La marieuse s'appelait Natasha – Chapitre 7 (conclusion)
Aurais-je pu trouver ici-bas un homme valeureux, serviable et gentil, comme mon grand-père Frédéric? Je l’aimais tellement! Je l’aidais à faire les foins, à déterrer les patates, à ramasser les blés d’Inde et les noisettes à la fin de l’été. Souvent, lorsque ma mère avait une poussée d’eczéma, grand-père nous amenait à l’école. Lui encore qui nous gardait lorsque les époux se chamaillaient. Aurais-je pu m’amouracher d’un homme qui cumule toutes les vertus de mon grand-père? À cent mille à l’heure!
Aujourd’hui, les hommes qui pourraient m’accompagner et que je côtoie quotidiennement sont aussi vieux que moi. Ils ne s’imaginent plus avoir trente ans, ni même cinquante. Au café chaque matin, je les zieute, les examine et les compare. J’aime me faire croire que ce lien d’amitié que nous avons tricoté ensemble est tellement plus fort que la sensation d’être amoureuse. Tout probablement, mes fidèles amis liront mes écarts de conduite et les jugeront, j’espère, avec indulgence. Même une femme aussi audacieuse que moi déraille à l’occasion et s’écarte du bon sens. L’ivresse amoureuse est tentante à tout âge, très chers lecteurs et lectrices!
Lorsque dame Natasha, celle à qui j’ai confié le mandat de me trouver un amoureux grâce à son agence de rencontres, m’informe qu’il me reste un dernier chocolat dans l’assiette, j’ai envie de tout foutre en l’air. Ce marchandage amoureux m’agace, m’irrite, m’horripile et m’exaspère.
Dring, dring!
— « Bonjour, monsieur Renato. Comment allez-vous? Dame Natasha insiste pour que vous et moi piquions une petite jasette avant de nous rencontrer en personne. »

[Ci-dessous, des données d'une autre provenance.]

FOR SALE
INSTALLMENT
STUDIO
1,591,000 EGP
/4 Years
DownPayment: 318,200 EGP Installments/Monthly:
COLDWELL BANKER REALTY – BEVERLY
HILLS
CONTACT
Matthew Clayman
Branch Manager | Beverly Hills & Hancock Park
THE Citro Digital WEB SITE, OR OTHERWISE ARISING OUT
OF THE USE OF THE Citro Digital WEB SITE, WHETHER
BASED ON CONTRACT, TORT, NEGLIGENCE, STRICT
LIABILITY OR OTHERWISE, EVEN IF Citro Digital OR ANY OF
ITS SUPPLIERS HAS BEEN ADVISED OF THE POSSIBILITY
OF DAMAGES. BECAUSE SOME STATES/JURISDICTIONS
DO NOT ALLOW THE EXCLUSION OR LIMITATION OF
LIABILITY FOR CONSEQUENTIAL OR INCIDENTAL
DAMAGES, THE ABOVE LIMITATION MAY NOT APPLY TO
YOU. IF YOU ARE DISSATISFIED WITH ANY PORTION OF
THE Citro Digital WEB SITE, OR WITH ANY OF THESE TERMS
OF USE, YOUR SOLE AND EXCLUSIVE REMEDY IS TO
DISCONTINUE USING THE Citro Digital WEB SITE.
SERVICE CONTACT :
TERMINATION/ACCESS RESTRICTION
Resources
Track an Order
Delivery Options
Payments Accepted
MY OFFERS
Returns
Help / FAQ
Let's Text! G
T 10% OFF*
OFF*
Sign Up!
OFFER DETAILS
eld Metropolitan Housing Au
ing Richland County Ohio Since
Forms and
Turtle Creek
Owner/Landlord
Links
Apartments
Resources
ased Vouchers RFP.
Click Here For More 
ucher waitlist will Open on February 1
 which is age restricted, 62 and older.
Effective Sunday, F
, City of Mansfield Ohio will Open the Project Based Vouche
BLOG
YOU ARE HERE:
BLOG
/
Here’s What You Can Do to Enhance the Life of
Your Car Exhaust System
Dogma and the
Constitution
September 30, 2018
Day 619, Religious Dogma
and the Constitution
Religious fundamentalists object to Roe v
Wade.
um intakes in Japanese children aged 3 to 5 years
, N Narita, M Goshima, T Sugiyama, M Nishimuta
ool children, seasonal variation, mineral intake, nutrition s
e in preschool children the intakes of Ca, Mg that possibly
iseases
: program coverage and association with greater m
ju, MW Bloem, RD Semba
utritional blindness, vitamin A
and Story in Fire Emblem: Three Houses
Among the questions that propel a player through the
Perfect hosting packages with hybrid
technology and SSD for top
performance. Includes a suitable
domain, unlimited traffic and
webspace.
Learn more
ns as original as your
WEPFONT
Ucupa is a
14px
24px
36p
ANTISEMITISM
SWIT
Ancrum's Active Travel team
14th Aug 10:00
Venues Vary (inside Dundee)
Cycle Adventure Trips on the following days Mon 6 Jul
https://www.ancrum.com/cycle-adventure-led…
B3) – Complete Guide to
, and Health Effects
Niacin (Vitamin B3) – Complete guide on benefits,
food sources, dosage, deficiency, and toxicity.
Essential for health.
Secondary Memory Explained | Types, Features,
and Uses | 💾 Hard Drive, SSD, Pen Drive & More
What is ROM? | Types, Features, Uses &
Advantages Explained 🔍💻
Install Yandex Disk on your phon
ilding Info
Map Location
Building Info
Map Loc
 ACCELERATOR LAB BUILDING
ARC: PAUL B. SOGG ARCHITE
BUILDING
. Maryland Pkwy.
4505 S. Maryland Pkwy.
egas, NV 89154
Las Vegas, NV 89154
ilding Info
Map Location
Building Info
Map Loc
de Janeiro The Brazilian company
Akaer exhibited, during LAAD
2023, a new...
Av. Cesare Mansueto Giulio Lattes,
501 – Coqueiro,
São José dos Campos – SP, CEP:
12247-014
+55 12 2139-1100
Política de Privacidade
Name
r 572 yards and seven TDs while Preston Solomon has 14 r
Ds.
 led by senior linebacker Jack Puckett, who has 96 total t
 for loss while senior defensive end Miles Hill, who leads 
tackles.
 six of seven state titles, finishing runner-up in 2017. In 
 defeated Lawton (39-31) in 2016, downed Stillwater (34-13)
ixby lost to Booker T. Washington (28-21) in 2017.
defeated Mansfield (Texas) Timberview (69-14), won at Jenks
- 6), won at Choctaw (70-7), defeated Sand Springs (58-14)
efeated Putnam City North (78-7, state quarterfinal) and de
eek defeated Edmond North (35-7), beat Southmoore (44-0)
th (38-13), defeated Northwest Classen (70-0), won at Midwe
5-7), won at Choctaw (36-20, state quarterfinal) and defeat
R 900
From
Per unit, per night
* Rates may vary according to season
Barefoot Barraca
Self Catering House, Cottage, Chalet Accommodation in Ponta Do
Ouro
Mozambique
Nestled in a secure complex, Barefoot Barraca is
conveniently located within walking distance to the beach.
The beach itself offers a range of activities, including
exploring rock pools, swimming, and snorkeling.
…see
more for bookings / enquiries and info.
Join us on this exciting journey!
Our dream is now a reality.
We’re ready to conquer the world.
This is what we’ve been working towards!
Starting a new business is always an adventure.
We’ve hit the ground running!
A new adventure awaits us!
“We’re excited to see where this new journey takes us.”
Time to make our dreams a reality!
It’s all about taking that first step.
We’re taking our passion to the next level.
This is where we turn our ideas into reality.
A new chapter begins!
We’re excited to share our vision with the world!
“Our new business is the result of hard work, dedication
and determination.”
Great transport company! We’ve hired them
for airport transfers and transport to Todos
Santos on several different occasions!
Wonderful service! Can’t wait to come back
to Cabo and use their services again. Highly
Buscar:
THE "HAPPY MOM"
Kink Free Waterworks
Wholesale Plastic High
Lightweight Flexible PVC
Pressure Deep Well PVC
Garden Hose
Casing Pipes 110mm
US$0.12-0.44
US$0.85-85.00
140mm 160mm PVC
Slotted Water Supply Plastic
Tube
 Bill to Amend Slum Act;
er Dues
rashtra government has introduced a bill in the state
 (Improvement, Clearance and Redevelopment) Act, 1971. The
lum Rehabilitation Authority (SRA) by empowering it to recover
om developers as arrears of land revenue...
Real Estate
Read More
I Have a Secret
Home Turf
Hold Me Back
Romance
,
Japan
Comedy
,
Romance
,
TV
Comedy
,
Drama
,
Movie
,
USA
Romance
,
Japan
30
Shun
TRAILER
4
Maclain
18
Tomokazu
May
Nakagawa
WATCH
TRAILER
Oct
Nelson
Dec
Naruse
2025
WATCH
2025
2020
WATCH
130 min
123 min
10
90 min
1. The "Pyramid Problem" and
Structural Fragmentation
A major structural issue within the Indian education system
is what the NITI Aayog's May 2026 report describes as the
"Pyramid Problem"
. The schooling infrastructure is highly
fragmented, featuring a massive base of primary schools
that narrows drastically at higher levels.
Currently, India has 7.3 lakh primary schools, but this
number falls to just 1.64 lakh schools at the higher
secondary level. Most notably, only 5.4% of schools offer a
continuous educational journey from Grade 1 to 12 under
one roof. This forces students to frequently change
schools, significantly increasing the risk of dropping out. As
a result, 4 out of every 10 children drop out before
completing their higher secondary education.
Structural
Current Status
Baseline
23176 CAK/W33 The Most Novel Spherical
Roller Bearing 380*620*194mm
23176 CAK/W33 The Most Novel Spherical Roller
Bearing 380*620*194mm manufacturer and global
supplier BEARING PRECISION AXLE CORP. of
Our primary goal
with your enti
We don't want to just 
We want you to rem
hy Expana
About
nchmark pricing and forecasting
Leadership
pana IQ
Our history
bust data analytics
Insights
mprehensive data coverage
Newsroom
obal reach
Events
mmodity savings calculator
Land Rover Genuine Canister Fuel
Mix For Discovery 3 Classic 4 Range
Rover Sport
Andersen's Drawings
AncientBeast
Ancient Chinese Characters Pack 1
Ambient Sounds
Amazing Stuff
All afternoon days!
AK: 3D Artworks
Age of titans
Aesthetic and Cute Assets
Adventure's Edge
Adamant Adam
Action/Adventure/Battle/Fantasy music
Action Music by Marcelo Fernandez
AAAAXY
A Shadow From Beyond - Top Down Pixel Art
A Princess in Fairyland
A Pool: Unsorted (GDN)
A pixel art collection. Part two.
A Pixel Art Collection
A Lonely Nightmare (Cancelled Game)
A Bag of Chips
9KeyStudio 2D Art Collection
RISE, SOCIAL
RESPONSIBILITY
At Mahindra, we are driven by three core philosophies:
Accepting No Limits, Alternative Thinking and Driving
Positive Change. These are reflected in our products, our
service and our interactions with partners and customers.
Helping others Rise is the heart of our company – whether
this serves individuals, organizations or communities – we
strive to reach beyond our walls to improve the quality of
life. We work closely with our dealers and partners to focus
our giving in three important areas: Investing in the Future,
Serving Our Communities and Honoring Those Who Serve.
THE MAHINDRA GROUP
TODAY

— « Va bene », murmure l’homme à l’accent italien.
— « Travaillez-vous encore? Pardonnez-moi mon impolitesse, mais quel âge avez-vous? »
— « Dimanche, bambini fêter 75 ans », me répond-il dans son charmant français approximatif.
— « Pourrais-je savoir où vous demeurez? »
— « Condo mais veux trouver bonne femme pour villa en Italie et maison en Floride. »
Il poursuit, mais l’homme de peu de mots ne m’impressionne absolument pas. Je n’ai même pas envie de le rencontrer. Mais Natasha la marieuse insiste pour faire son job jusqu’à la fin. Elle nous planifie un rendez-vous vers midi dans une pizzéria huppée du Marché Central; d’ailleurs assez près du condo du vieil Italien. Alors je dis OUI! Pas parce que je veux contempler sa binette ni son logis, mais parce que j’aime surtout la pizzéria Giulietta.
Et donc, comme convenu, trois jours plus tard, j’arrive à midi pile à la pizzéria. Je retire mon manteau et commande un grand latté pour me réchauffer. Lorsque l’Italien arrive, je constate qu’il est haut comme trois pommes et, selon mes goûts, plutôt laideron. J’ai juste envie de lever les feutres, mais je reste tranquille.
Le petit homme enlève son paletot fait sur mesure, j’en suis certaine, et un gentil serveur l’installe à ma table. Il commande un Amaretto Sour qui arrive aussi avec un petit plateau de noix mélangées offert par la maison. L’homme serait-il un client habitué de l’endroit? Mon cavalier tout souriant m’informe du nom de l’interprète de la chanson que nous entendons et il tape du pied en croquant ses noix.
— « Pas très faim », m’annonce-t-il, mais aime beaucoup chansons de mon pays ».
Quant à moi, j’ai quand même envie de déguerpir à chaque bouchée de l’excellente pizza de chez Giulietta. Mais je reste, polie. Je redemande un latté bien chaud. Quelque trente minutes plus tard, j’invoque un ultime prétexte pour disparaître.
Dehors, le jour lentement blêmit. Là-haut pourtant, dans un ciel bleu-mauve, deux petits nuages s’entre-regardent. Seraient-ils amoureux l’un de l’autre? Toutes ces poignées de « je t’aime » que j’emmagasine depuis toujours, que vais-je en faire? Du sucre à la crème, des pots de confitures, des Lettres du dimanche? Quant à mon cœur amoureux éparpillé en mille miettes, je devrai sans doute le lancer aux quatre vents pour que les anges l’attrapent.